Apple’s decision to establish Apple Operations India is a strategic expansion. Its first R&D subsidiary in the country will focus on research, design, testing and supporting local manufacturing. Apple has largely concentrated its R&D efforts in the U.S., China, Germany and Israel. The move reveals Apple’s growing commitment to India as a market and also as important part of its global supply as well as innovation chain.
The timing is important as the announcement coincides with its need to reduce dependence on China amid ongoing U.S.-China trade tensions. India has a favorable regulatory space and is coupled with the government’s Production-Linked Incentives (PLIs) that provides a compelling case for Apple’s entry into R&D and manufacturing support. Setting up Apple Operations India is an astute response to such dynamics.
Apple Operations India will handle procurement, lease facilities, hire engineers for hardware development and provide critical failure analysis for group companies. Apple has even issued a “letter of comfort” to assure financial and operational support for the subsidiary. It indicates that the company views this as a sustained and strategic investment. The move may finally allow India to take part in Apple’s hardware design and testing. It is to further integrate India into Apple’s innovation pipeline.

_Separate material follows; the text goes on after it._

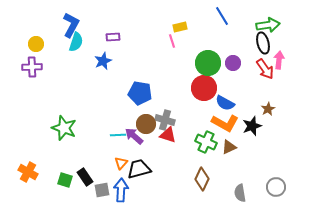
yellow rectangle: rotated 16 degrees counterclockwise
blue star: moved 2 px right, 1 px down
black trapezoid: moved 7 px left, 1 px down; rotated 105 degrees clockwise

Apple Operations India is currently equipped with capital work-in-progress worth INR 38.2 crore and fixed assets of INR 36.8 crore. Industry observers such as AltInfo founder Mohit Yadav believe that it is Apple’s signal to its intent to make India an integral part of its ecosystem beyond sales and assembly. The significance of such move becomes further clear if considered Apple’s partnerships with Foxconn, Pegatron and Tata-owned Wistron that enabled to scale production locally.